For capacity calculation we could use something simple as
Average Memory per PostgreSQL connections * Concurrent Connections <= 50% of RAM
where Average memory per PostgreSQL connection can be simplified to say n *
work_mem + process overhead where n can vary by the type of queries. For example a query with JOIN of two tables and ORDER BY can end up using 2
work_mem chunks along with memory process overhead. Putting that into numbers with a default
work_mem of 4MB and an approximate process overhead of say roughly 5MB of PostgreSQL (if Linux huge pages are disabled then this number may need to bumped on higher side), each PostgreSQL connection is about 2x4 + 5 = 13MB. If you have 1,000 concurrent MB you may end up consuming about 13GB and for 2,000 connections that number can jump to 26GB. Hence we should make sure that
Work_mem <= ( 50% RAM in KB /concurrent_connections - 5,000 KB)/2
Hence query tuning, lowering
work_mem,
max_connections can help control this component of the memory. If your queries actually ends up requiring more
work_mem memory, then your default 25% of shared_buffers needs to be reduced down to make more memory available for your
work_mem and
max_connection needs. It is perfectly reasonable to take down the percentage of
shared_buffers to fit the number of concurrent connections as it is better to have lower hit ratio of buffer pool than ending up using swap space.

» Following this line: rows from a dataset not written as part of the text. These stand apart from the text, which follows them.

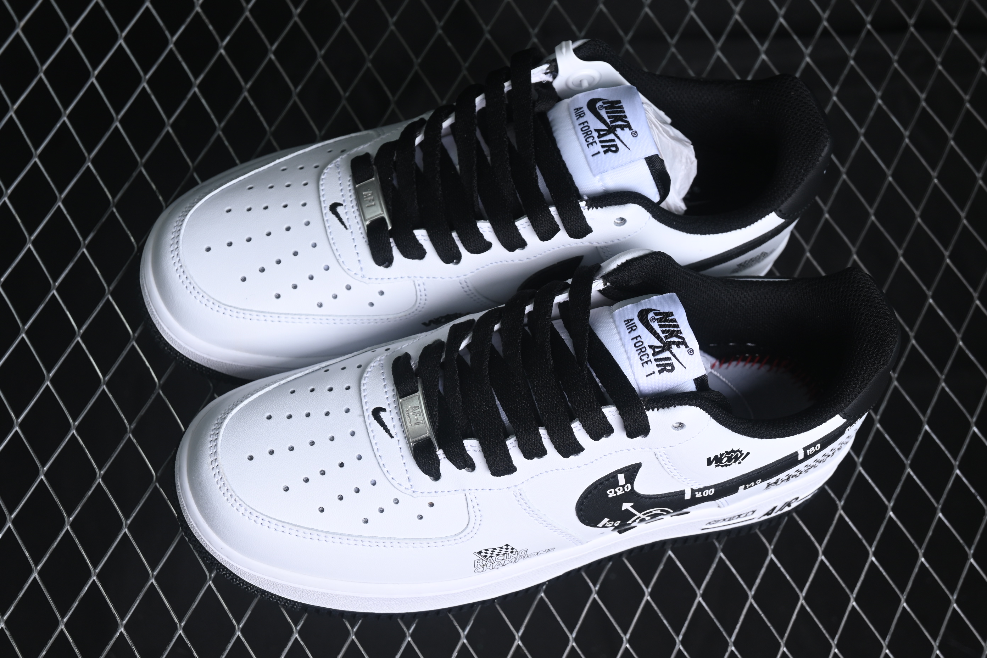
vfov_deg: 18.2
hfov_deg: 27.0
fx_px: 2056
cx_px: 494
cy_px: 329
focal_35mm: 75
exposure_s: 1/60
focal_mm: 50
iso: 160
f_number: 7.1
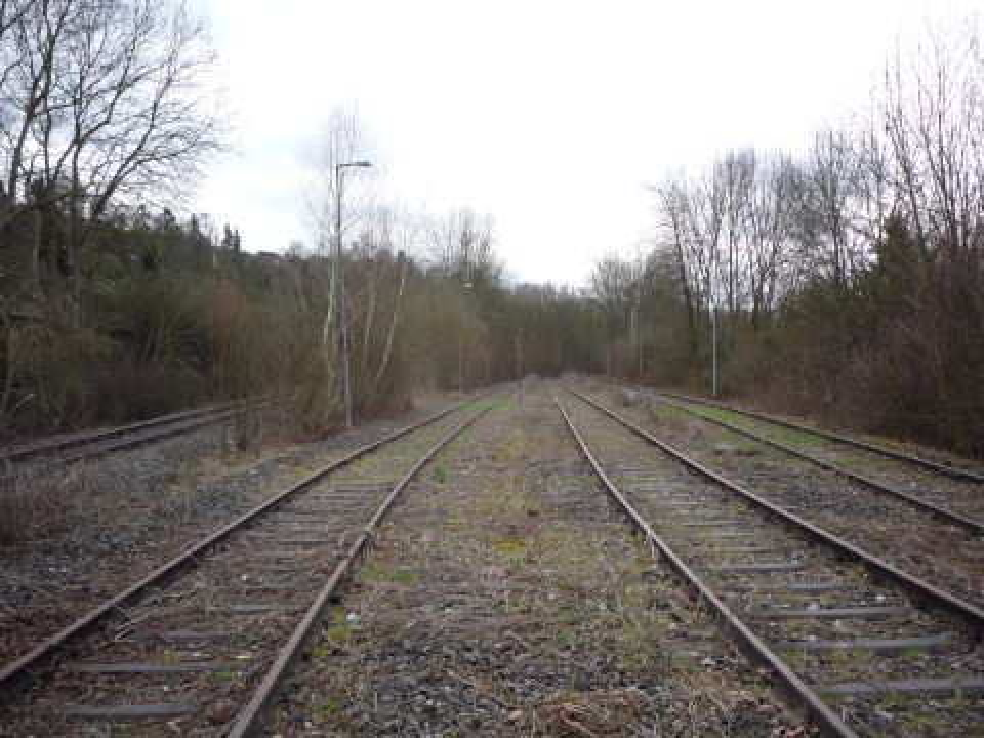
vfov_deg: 44.2
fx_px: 910
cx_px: 492
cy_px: 369
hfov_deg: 56.8
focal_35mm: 32
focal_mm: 5.2
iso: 100
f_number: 4
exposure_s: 1/250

The above perspective is a simple way to look at it. I am ignoring other things like temporary tables in memory and other temporary memory that will also consume memory with the assumption queries are simple join and order by queries. But if you are using temporary tables and have large analytical queries, you have to account for that memory in your average memory per PostgreSQL connection to arrive at the usage needed and then maybe reduce shared buffers to make sure the total usage is within total RAM and not end up using swap or causing large flush of the file system cache.

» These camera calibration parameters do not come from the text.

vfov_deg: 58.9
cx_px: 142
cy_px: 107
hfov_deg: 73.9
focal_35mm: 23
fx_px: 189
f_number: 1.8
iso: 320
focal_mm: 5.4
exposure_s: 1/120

If you want to lower your shared buffers to say 20% instead of the default 25%, you would change the macro for the parameter to be set to (RAM/8192)/5 or
{DBInstanceClassMemory/40960}
To override a parameter in a particular group you can do as follows:
$ aws rds modify-db-parameter-group --db-parameter-group-name jkpg12pg \
--region us-east-2 --endpoint https://rds-preview.us-east-2.amazonaws.com \
--parameters "ParameterName=shared_buffers,ParameterValue=\"{DBInstanceClassMemory/40960}\",ApplyMethod=pending-reboot"
When you list it again you see the change in the parameter group. If you notice that for this parameter, the
ApplyMethod is
pending-reboot. For static parameters you can only apply them on reboot and
shared_buffers is a static parameter. For dynamic parameters you can also use "
immediate" as
ApplyMethod, which will apply the changes immediately to all database instances using the parameter group.
In our case we have still not applied it to the database yet so it does not matter. Lets first apply it to our database.
$ aws rds modify-db-instance \
--db-instance-identifier mypg12b3 --db-parameter-group jkpg12pg \
--region us-east-2 --endpoint https://rds-preview.us-east-2.amazonaws.com
Note however changing the group does not mean all the parameters are in effect. Since static changes can only be applied after a reboot, we will reboot the instance as follows:
$ aws rds reboot-db-instance --db-instance-identifier mypg12b3 \
--region us-east-2 --endpoint https://rds-preview.us-east-2.amazonaws.com
With the reboot now we have a database running with a custom parameter group which has parameters sets tuned based on the expected workflow. You may not get them right in the first try but now you know how to set them and apply them to the database using the CLI commands.
This blog represents my own view points and not of my employer, Amazon Web Services.